Way of installation: conda

Steps to reproduce

Set your environment variables of all *NUM_THREADS to one, and observe that with pygimli it uses more than 100% CPU.

Expected behavior

I would expect either of

  • pygimli respecting user defined env variables
  • pygimli indicating when changing env variables, and providing a way to disable it

This circumvents the issue (mostly):

import pygimli as pg
pg.setThreadCount(1)

but still, I would not expect an import to mess with my variables.

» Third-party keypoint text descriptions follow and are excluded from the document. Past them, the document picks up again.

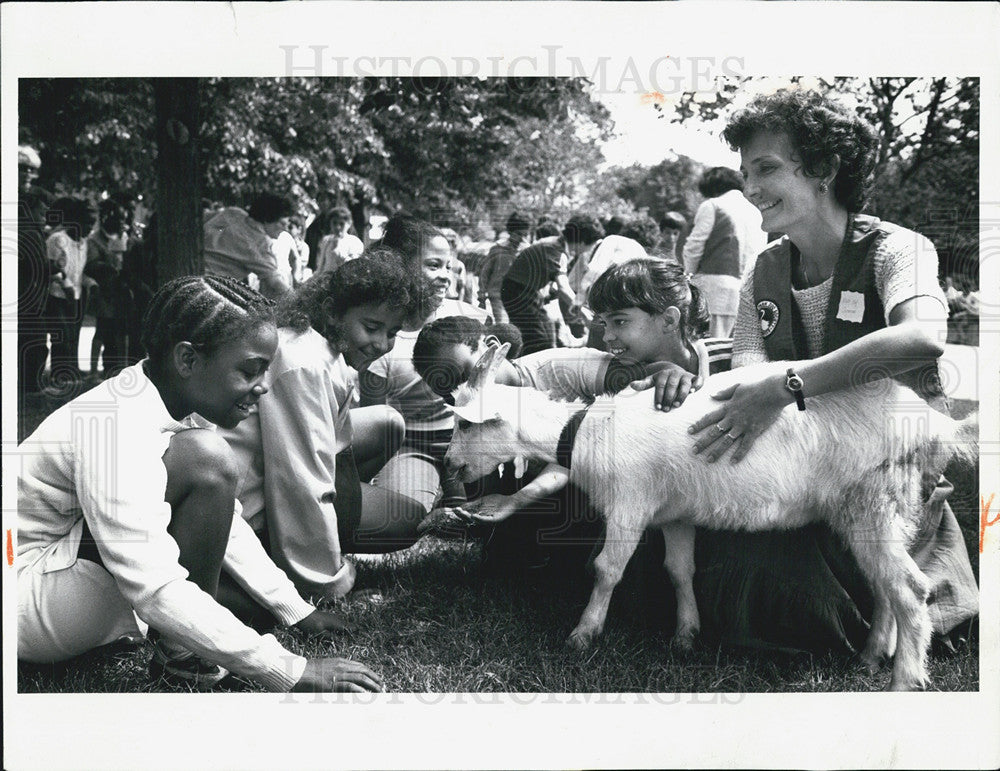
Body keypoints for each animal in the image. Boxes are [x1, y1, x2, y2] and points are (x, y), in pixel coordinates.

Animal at [446, 344, 976, 692]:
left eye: (463, 425)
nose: (451, 466)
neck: (582, 433)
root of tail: (935, 424)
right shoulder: (674, 512)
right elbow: (680, 570)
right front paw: (686, 634)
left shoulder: (630, 504)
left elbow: (606, 570)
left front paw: (584, 634)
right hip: (870, 507)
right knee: (887, 585)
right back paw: (870, 659)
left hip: (873, 499)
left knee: (911, 588)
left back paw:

For conveniance reasons, the core extension of pygimli sets OPENBLAS_NUM_THREADS to number of cpu -2 right on initializing. You can change it back after importing pygimli with pg.setThreadCount(1)

We maybe could change this that he only sets this environment variable, if its not already specified by the user?

I see. But when the number of CPU is 256 on a shared cluster, that is a very inconvenient default IMHO.

I would prefer what you say afterwards. IF there is a user set env variable, it should be respected.

And maybe also a MAX (no need to set the nthread to 254).

Change default behaviour. Will be live after the next core update.

export OPENBLAS_NUM_THREADS=12 && python -c 'import pygimli as pg; print(pg.core.threadCount())'
12
unset OPENBLAS_NUM_THREADS && python -c 'import pygimli as pg; print(pg.core.threadCount())'
16

Great, like it, thanks for the quick turnaround! 8 or 16 was exactly what our HPC expert here also suggested as maximum, as openblas won't be much efficient beyond that number.